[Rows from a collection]
»»
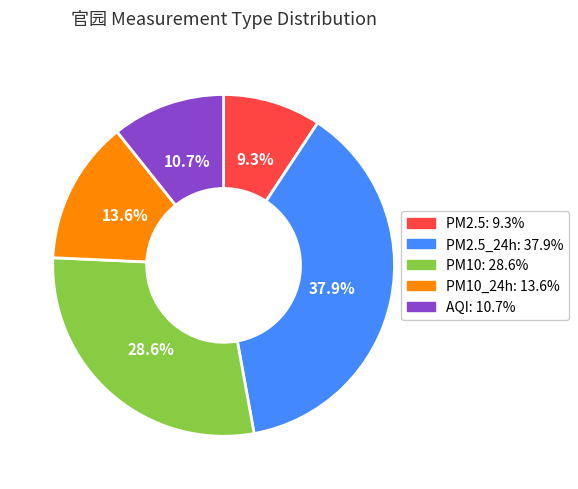

To the nearest percent, what is the average slice percentage?

20%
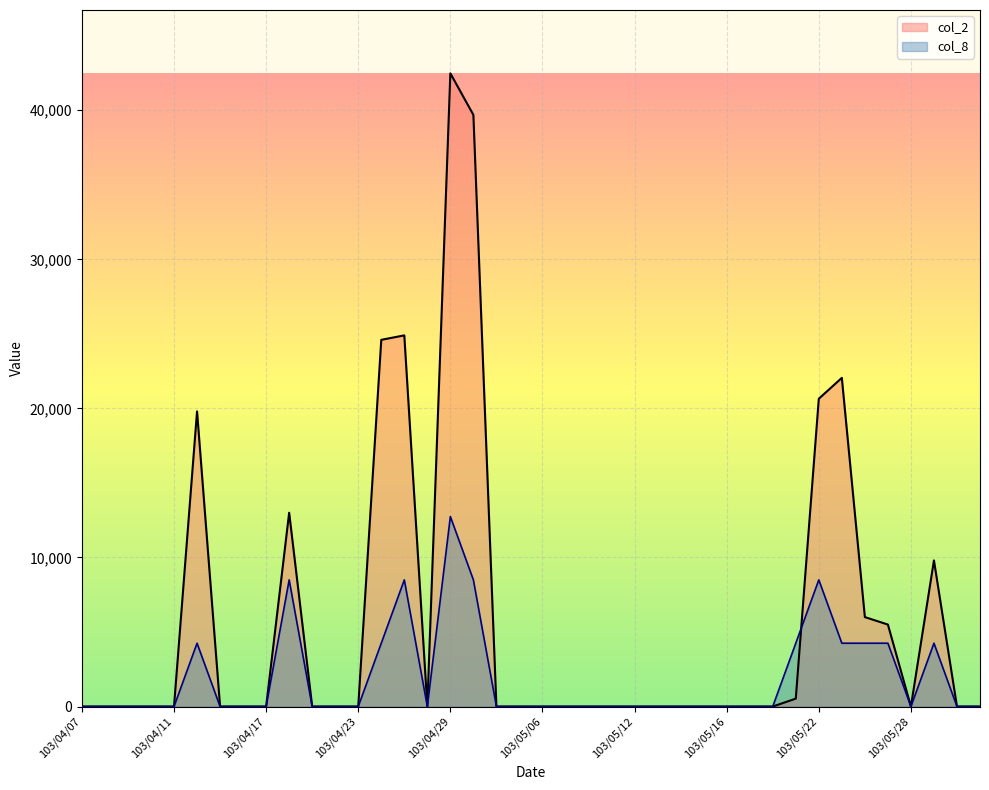

True or false: col_8 has a value of 1854 at 103/05/27.

False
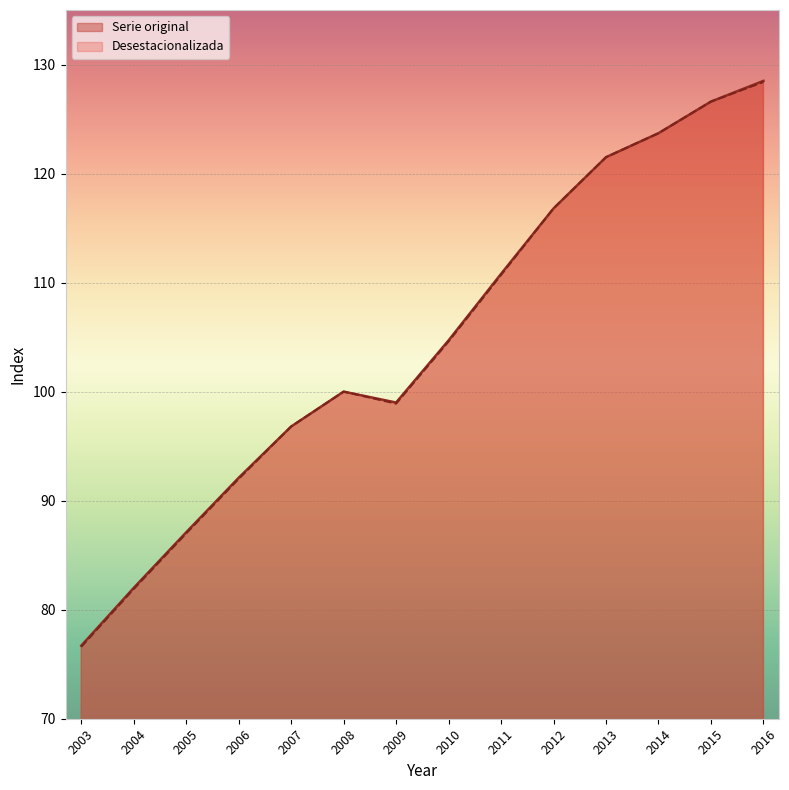

The value of Serie original at 2005 is 87.1. True or false?

True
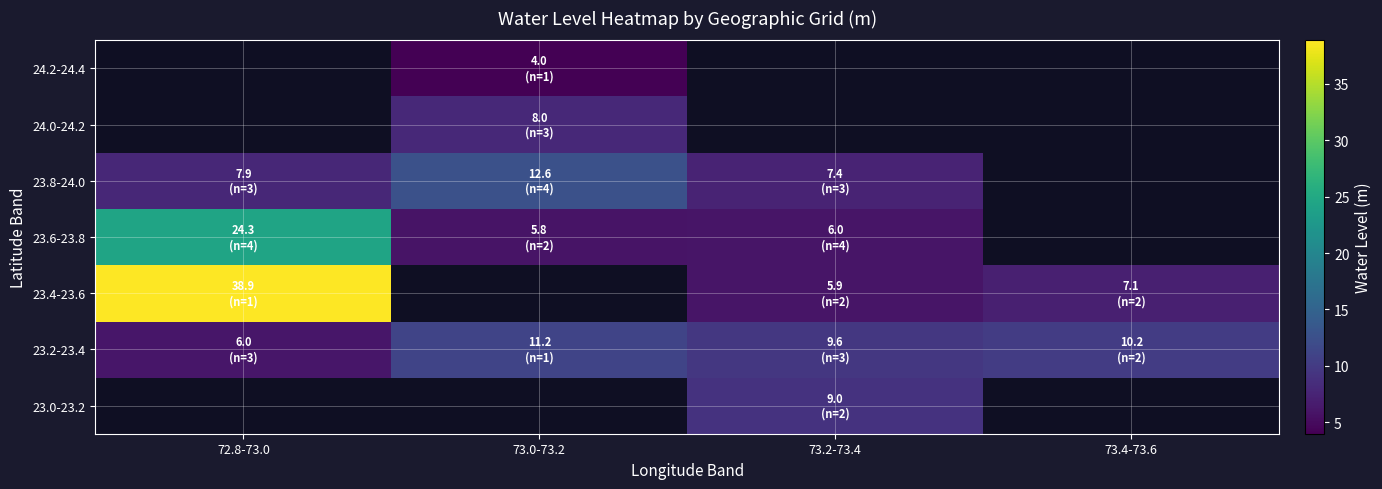

Is it true that 23.6-23.8 equals 7.7 at 73.0-73.2?

False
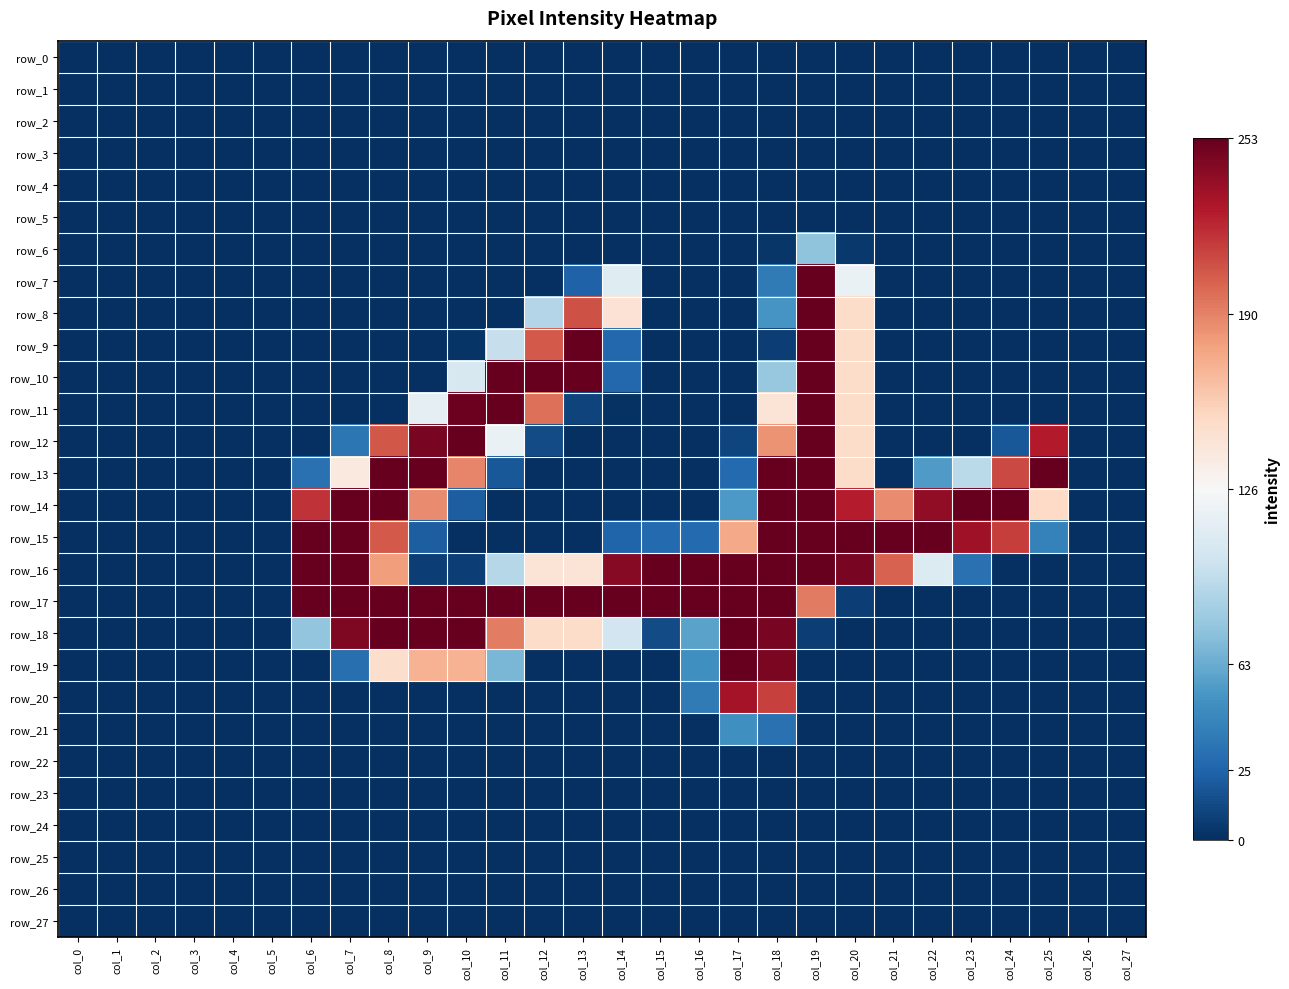

Which has a higher value, col_14 or col_16?

col_14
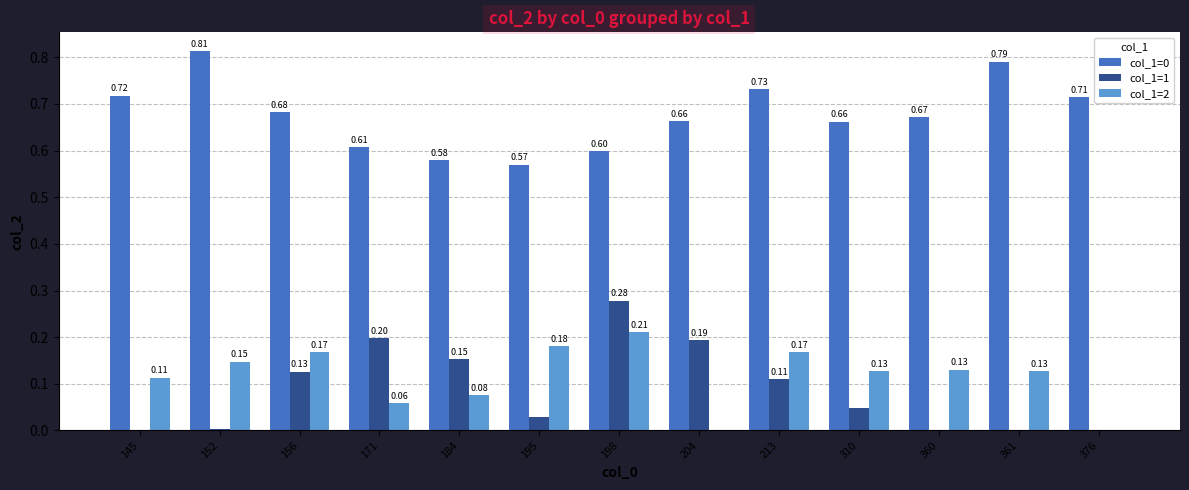

At which category is the sum across all series the highest?

198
««
WORK REQUEST: Write out again every line from the one containing "The value of" through the end of the rows, both ends included, and leave the pictures out of your answer.

RESPONSE FOR THIS EXERCISE:
The value of Serie original at 2005 is 87.1. True or false?

True

Is it true that 23.6-23.8 equals 7.7 at 73.0-73.2?

False

Which has a higher value, col_14 or col_16?

col_14

At which category is the sum across all series the highest?

198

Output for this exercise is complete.